Les parois se resserrent insensiblement et me donnent l’impression d’être tombé dans un piège. Mes éclairs de lumière fugitifs révèlent des formes inquiétantes, macabres. Simples sculptures, ou ? Tout ici a la même apparence sombre et granuleuse. Je cours, aussi loin que possible de ces murs dans lesquels je devine des crânes et d’autres ossements. Certains sont tombés au sol et je dois me rendre à l’évidence, il ne s’agit pas de sculptures. Je ne souhaite m’attarder en si bonne compagnie et continue à toute allure. Soudain le sol se dérobe sous mes pas. Je me rattrape in extremis et en comprends la raison : je viens de déboucher dans une salle plus grande. Un autre ossuaire, ou les restes humains ont été laissés pêle-mêle contre les murs. Et surtout, de la lumière. Je me précipite vers la source des quelques rayons qui percent les ténèbres de l’endroit. Le chemin m’a l’air escarpé mais praticable par un individu déterminé, à plus forte raison s’il est poursuivi. J’allume une dernière fois mon projecteur et l’abandonne dans les profondeurs. Mon épaisse combinaison me permet de ramper sur la roche escarpée sans trop de mal. Je sens un souffle d’air froid provenir d’en haut. En m’arc-boutant presque à limite de mes forces je parviens à progresser peu à peu. Après un passage étroit, j’aperçois les premières traces de neige. Je remonte difficilement mes jambes qui pendent le vide et arrive enfin sur une pente plus douce. Je me retrouve dans un entonnoir naturel. Dehors. Au prix d’un dernier effort, je me hisse totalement hors des grottes et me retrouve sur un petit plateau enneigé.

Je m’assois pour récupérer tout en observant les alentours. Je ne vois pas de réelle issue. Je me retrouve à une dizaine de mètres de hauteur, pris entre ces cavernes qui grouillent de gens à ma recherche et la tempête au-dehors. Je me mets à scruter frénétiquement le sol tout autour de mon abri précaire. Une congère s’est formée contre l’un des rochers qui bordent la falaise. La neige semble fraîche mais je n’ose pas trop me lancer. Des cris me parviennent depuis le sous-sol, de plus en plus proches. Un dernier tour d’inspection ne me révèle aucune autre solution. Je m’élance, les yeux rivés sur les roches sombres qui affleurent de la neige. Sa masse blanche se soulève brutalement à mon arrivée et je crains un instant de finir englouti. Aucune douleur ne vient, à mon grand soulagement, comme si le danger et la course avaient étouffé mes sensations. Je m’extrais plutôt piteusement de mon matelas de fortune et me laisse tomber sur sol. Autour de moi le ciel a pris une couleur gris clair, toujours agité par la tempête.

Alors que je me lève, une voix me parvient de plus haut.
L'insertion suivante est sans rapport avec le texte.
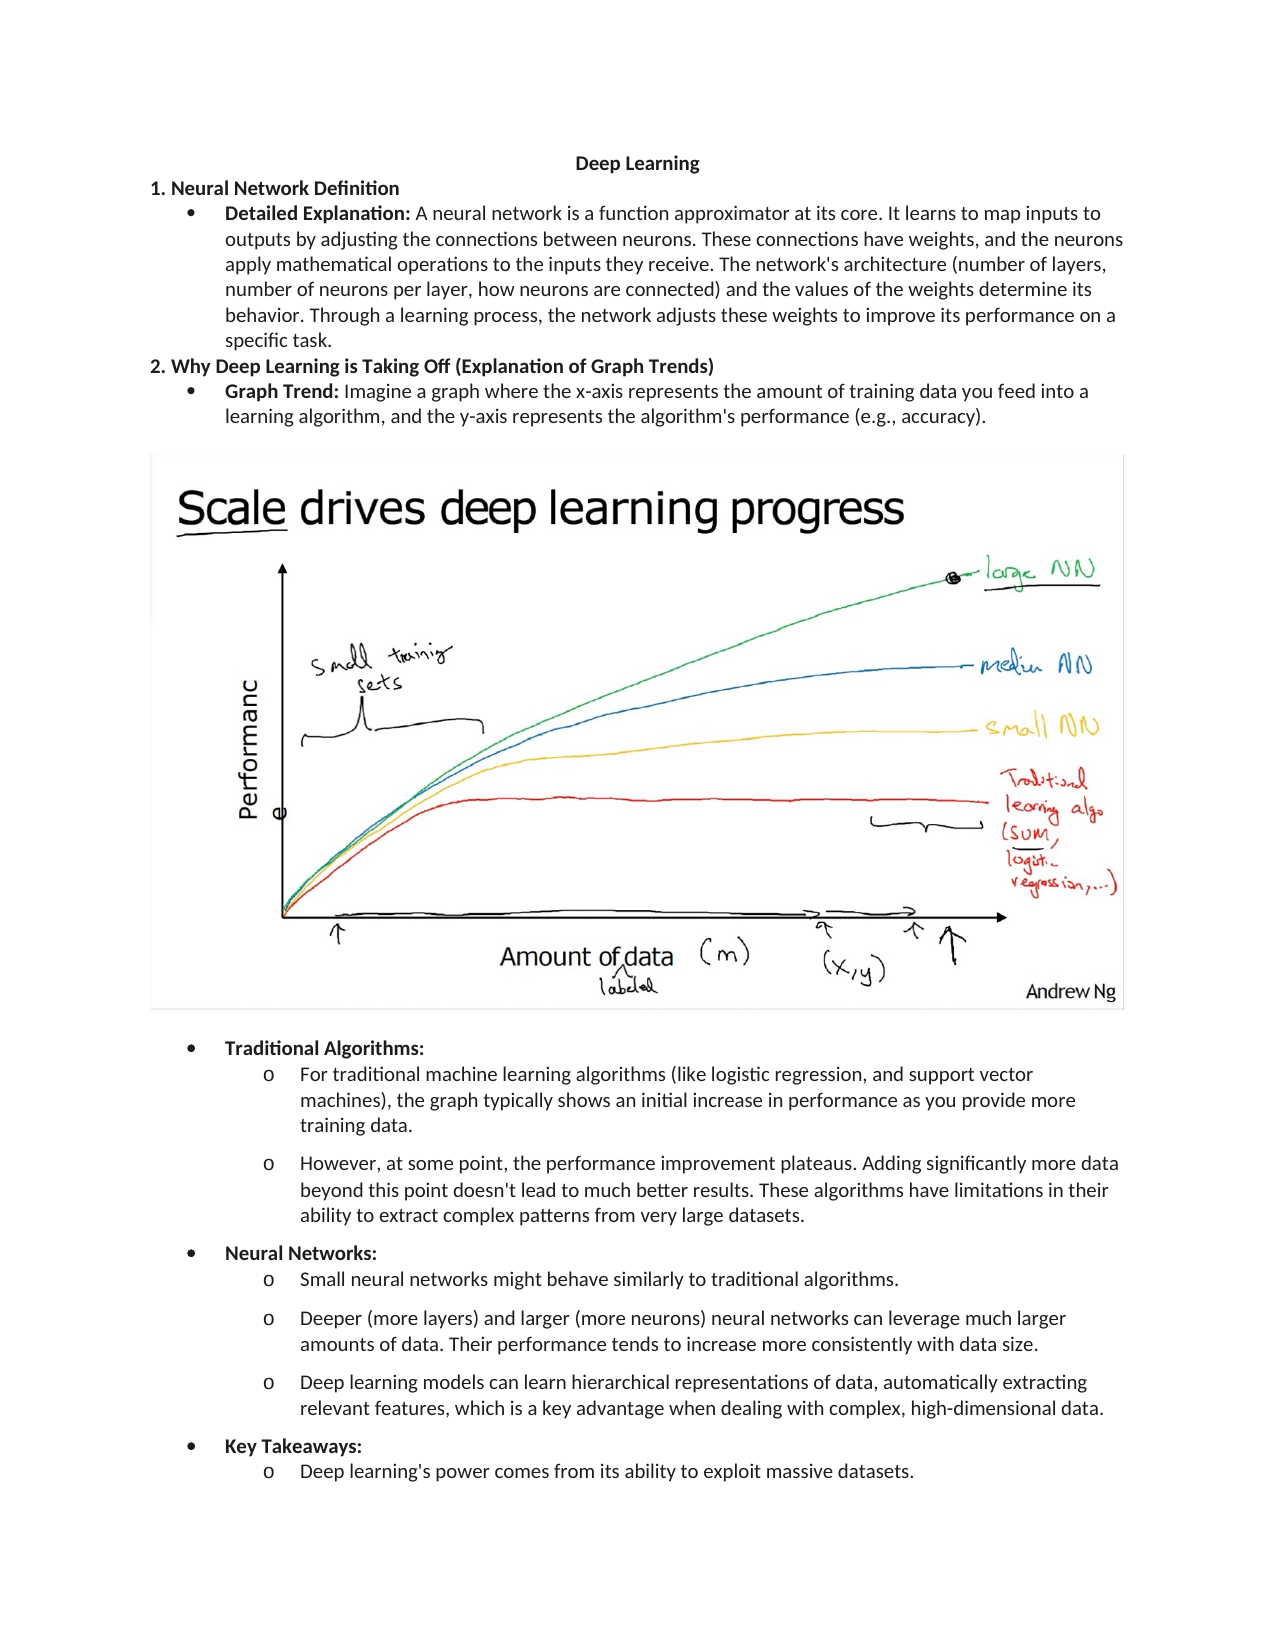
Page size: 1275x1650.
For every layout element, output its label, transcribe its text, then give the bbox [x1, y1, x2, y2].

list Graph Trend: Imagine a graph where the x-axis represents the amount of training data you feed into a learning algorithm, and the y-axis represents the algorithm's performance (e.g., accuracy). [187, 378, 1125, 429]
list Deep learning's power comes from its ability to exploit massive datasets. [262, 1458, 1125, 1483]
picture [150, 454, 1125, 1010]
list Deeper (more layers) and larger (more neurons) neural networks can leverage much larger amounts of data. Their performance tends to increase more consistently with data size. [262, 1305, 1125, 1357]
list Small neural networks might behave similarly to traditional algorithms. [262, 1266, 1125, 1292]
list Detailed Explanation: A neural network is a function approximator at its core. It learns to map inputs to outputs by adjusting the connections between neurons. These connections have weights, and the neurons apply mathematical operations to the inputs they receive. The network's architecture (number of layers, number of neurons per layer, how neurons are connected) and the values of the weights determine its behavior. Through a learning process, the network adjusts these weights to improve its performance on a specific task. [187, 200, 1125, 353]
text Deep Learning [150, 150, 1125, 175]
list Key Takeaways: [187, 1433, 1125, 1458]
list Neural Networks: [187, 1240, 1125, 1266]
list Deep learning models can learn hierarchical representations of data, automatically extracting relevant features, which is a key advantage when dealing with complex, high-dimensional data. [262, 1369, 1125, 1421]
text 1. Neural Network Definition [150, 175, 1125, 200]
list Traditional Algorithms: [187, 1035, 1125, 1061]
list For traditional machine learning algorithms (like logistic regression, and support vector machines), the graph typically shows an initial increase in performance as you provide more training data. [262, 1061, 1125, 1138]
list However, at some point, the performance improvement plateaus. Adding significantly more data beyond this point doesn't lead to much better results. These algorithms have limitations in their ability to extract complex patterns from very large datasets. [262, 1151, 1125, 1228]
text 2. Why Deep Learning is Taking Off (Explanation of Graph Trends) [150, 353, 1125, 378]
Je distingue une silhouette sur l’un des rebords qui jalonnent la falaise. Elle tente de s’adresser à moi. Sans attendre, je file me mettre hors de sa vue. Une courte série de détonations confirme mon inquiétude. L’homme continue à tirer au jugé pendant quelques instants alors que je suis déjà hors d’atteinte. Je crois reconnaître le lieu de mon arrivée. Rapidement, des traces de pas confirment mon intuition. Elles se rejoignent devant l’entrée du repaire. Mais je ne peux pas emprunter si simplement le chemin du retour. Tout un groupe de personnes en armes attend sur l’esplanade qui borde les cavernes. La poursuite ne fait que commencer.